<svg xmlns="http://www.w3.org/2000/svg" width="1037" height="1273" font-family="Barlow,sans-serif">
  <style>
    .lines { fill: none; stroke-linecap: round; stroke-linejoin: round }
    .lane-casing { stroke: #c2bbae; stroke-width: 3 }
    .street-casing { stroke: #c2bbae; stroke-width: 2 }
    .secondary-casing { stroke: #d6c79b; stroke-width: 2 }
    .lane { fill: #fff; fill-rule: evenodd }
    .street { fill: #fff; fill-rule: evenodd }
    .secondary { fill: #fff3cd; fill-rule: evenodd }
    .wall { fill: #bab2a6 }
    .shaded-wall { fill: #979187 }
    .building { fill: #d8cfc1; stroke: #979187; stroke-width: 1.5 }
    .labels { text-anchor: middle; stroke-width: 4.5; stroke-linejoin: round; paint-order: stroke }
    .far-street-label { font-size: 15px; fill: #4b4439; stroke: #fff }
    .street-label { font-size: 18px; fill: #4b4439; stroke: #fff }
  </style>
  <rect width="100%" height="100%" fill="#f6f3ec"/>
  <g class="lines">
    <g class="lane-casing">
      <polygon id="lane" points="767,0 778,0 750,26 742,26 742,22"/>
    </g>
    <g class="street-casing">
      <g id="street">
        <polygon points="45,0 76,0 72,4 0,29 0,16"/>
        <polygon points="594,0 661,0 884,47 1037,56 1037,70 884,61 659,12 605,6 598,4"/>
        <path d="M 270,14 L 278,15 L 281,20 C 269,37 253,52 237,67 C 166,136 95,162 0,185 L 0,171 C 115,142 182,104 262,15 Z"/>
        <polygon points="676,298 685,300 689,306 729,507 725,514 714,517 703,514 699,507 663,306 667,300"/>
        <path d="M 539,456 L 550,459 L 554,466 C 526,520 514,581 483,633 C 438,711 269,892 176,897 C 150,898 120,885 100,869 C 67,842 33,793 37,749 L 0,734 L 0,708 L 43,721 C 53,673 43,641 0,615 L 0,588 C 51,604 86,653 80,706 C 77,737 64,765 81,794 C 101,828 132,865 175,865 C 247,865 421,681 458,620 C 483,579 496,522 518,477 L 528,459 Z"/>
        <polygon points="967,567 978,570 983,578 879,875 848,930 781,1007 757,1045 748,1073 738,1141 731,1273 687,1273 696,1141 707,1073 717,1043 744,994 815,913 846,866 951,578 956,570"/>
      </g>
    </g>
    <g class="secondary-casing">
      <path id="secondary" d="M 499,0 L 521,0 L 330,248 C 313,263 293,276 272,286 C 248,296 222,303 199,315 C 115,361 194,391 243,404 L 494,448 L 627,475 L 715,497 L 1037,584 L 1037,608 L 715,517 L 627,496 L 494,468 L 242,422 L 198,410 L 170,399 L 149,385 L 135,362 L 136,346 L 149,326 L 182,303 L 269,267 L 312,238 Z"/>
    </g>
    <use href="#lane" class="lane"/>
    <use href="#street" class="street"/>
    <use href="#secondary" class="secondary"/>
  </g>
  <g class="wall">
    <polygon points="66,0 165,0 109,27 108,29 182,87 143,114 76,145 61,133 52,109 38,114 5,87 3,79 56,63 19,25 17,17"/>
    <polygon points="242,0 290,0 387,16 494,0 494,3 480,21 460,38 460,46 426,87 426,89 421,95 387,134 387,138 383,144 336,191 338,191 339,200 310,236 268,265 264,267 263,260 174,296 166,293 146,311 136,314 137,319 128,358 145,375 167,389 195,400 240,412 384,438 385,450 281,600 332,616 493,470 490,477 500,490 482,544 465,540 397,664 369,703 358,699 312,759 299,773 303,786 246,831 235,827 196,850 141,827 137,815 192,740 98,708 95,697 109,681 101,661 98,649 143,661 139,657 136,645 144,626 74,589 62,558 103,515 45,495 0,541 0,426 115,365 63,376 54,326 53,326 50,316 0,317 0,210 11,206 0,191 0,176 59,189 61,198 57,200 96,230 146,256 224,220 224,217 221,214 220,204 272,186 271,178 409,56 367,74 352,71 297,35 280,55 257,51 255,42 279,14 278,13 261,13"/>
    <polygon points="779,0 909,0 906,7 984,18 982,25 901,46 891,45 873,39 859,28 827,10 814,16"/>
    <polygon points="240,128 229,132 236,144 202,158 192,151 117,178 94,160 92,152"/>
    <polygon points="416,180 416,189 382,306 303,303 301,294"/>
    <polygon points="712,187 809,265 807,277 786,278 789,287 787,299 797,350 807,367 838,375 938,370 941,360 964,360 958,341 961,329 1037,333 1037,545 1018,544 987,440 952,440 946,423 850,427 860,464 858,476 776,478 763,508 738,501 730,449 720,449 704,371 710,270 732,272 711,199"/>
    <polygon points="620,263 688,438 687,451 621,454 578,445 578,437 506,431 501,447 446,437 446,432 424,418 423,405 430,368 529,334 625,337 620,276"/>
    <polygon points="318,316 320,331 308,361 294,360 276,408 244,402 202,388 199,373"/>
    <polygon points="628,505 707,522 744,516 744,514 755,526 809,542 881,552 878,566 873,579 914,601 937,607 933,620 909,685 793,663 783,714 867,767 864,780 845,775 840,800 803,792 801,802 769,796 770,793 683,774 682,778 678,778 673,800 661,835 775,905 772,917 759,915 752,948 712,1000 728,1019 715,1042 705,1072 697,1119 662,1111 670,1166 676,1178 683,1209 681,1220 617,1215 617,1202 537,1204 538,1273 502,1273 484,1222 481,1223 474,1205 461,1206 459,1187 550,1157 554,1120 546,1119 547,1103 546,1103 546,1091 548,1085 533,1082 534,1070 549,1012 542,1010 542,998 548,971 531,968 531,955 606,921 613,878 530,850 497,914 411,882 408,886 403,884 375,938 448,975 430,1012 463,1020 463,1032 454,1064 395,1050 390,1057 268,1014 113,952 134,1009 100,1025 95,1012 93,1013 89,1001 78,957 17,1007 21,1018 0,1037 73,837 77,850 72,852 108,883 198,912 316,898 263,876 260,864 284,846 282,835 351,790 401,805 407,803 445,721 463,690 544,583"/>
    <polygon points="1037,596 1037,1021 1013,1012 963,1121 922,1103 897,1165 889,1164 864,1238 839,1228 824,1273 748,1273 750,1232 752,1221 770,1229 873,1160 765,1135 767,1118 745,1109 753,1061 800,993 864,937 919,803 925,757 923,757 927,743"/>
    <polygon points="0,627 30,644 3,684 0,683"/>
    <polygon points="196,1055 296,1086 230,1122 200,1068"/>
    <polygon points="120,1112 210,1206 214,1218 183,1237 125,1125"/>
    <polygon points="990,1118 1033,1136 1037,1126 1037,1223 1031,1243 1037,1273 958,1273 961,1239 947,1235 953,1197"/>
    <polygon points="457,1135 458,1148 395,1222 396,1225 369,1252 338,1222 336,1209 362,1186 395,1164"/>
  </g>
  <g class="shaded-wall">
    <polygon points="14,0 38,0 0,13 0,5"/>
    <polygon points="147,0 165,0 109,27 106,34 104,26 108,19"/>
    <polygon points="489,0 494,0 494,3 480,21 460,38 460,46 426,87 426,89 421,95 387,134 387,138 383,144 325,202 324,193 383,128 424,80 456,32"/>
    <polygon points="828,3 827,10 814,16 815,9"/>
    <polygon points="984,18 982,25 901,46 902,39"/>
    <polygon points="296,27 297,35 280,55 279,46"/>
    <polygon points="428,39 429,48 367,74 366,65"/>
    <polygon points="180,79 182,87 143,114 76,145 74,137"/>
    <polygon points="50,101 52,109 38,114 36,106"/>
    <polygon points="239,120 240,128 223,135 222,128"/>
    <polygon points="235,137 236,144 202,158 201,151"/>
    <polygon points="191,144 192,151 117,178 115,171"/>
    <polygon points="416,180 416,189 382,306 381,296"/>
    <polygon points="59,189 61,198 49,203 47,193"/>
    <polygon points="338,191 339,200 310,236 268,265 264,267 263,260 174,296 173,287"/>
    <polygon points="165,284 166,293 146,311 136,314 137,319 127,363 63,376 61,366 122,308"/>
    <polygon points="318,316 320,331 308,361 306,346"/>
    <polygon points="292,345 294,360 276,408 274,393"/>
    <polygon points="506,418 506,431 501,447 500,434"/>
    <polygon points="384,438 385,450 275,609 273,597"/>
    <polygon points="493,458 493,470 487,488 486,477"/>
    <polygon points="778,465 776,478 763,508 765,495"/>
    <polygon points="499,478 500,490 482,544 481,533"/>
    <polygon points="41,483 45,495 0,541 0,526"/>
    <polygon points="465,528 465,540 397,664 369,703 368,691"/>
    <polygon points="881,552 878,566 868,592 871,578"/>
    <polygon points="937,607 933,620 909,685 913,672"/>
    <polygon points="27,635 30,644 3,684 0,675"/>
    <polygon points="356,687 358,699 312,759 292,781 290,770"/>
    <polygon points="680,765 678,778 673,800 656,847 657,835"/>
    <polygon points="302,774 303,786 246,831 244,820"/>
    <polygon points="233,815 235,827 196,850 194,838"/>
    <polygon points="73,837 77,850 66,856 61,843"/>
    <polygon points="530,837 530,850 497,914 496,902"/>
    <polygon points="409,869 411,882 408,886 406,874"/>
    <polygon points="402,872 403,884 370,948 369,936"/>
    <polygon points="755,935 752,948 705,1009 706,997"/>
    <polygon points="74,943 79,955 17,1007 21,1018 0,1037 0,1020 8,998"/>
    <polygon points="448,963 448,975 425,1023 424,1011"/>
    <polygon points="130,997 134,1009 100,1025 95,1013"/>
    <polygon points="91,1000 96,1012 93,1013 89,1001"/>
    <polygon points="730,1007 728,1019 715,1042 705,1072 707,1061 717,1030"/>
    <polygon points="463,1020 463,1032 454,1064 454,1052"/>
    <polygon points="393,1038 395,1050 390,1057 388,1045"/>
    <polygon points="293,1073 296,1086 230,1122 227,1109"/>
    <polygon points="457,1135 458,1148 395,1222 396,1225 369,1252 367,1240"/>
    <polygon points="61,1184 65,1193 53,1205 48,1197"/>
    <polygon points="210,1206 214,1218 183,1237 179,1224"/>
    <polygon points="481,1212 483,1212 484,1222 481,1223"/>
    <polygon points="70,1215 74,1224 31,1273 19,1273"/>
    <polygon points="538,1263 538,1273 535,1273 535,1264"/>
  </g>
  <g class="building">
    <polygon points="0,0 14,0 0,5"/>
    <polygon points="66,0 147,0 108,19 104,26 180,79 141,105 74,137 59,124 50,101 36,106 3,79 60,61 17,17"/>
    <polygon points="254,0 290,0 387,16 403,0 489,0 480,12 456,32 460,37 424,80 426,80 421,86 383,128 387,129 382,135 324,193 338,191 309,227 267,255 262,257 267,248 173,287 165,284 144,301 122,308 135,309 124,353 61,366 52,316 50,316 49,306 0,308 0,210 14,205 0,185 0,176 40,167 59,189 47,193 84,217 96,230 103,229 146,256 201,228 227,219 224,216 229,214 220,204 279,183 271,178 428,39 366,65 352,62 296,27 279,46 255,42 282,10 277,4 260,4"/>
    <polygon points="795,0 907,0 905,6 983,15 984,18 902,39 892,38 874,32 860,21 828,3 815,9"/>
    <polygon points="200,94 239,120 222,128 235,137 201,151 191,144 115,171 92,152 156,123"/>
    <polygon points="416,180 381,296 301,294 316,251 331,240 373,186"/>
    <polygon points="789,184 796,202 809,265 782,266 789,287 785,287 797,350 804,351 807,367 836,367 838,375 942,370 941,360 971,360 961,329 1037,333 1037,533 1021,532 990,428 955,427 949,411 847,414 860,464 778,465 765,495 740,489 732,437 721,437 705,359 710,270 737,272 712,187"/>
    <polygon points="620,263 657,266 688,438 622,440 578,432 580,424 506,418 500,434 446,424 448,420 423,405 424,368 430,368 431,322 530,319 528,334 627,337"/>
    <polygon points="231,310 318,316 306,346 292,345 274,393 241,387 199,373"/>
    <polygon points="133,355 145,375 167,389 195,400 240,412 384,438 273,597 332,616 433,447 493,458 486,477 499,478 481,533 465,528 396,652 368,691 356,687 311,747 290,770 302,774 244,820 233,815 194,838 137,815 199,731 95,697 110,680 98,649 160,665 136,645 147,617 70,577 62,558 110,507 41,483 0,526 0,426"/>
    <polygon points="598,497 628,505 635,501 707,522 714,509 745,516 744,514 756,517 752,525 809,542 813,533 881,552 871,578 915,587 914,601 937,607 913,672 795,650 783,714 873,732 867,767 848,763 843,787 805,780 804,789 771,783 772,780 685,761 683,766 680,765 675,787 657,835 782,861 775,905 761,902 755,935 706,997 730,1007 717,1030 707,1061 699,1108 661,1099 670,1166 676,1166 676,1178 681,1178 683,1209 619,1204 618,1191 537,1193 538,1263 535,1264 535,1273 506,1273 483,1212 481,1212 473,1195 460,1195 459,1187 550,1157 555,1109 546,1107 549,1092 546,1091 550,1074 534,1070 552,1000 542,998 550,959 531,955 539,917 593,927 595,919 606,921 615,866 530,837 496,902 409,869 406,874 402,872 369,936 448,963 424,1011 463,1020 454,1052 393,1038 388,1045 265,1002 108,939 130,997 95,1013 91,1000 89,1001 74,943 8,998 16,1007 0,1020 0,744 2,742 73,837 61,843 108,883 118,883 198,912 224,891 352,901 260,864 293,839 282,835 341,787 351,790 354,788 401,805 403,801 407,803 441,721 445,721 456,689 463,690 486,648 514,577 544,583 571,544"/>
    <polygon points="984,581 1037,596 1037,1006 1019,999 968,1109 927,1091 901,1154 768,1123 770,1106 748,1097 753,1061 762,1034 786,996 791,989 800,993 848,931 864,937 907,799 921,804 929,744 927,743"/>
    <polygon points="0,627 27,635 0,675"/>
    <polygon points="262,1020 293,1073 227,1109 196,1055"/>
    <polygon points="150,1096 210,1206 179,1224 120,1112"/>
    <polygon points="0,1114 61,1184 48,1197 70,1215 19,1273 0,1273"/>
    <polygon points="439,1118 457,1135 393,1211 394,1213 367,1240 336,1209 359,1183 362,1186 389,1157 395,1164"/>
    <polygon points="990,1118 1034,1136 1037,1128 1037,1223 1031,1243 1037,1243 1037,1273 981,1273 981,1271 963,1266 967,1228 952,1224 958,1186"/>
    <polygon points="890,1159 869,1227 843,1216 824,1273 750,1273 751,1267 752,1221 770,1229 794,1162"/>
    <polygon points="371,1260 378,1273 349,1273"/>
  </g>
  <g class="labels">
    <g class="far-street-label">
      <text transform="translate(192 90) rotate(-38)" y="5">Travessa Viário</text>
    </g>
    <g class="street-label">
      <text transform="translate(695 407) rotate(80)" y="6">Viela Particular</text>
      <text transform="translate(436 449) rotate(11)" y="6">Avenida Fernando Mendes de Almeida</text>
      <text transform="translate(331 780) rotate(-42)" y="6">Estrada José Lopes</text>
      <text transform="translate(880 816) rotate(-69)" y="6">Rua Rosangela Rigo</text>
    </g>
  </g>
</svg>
---+---
Scan the data above and copy each line containing the word "lines".

• **WRITTEN RESPONSE**
    .lines { fill: none; stroke-linecap: round; stroke-linejoin: round }
  <g class="lines">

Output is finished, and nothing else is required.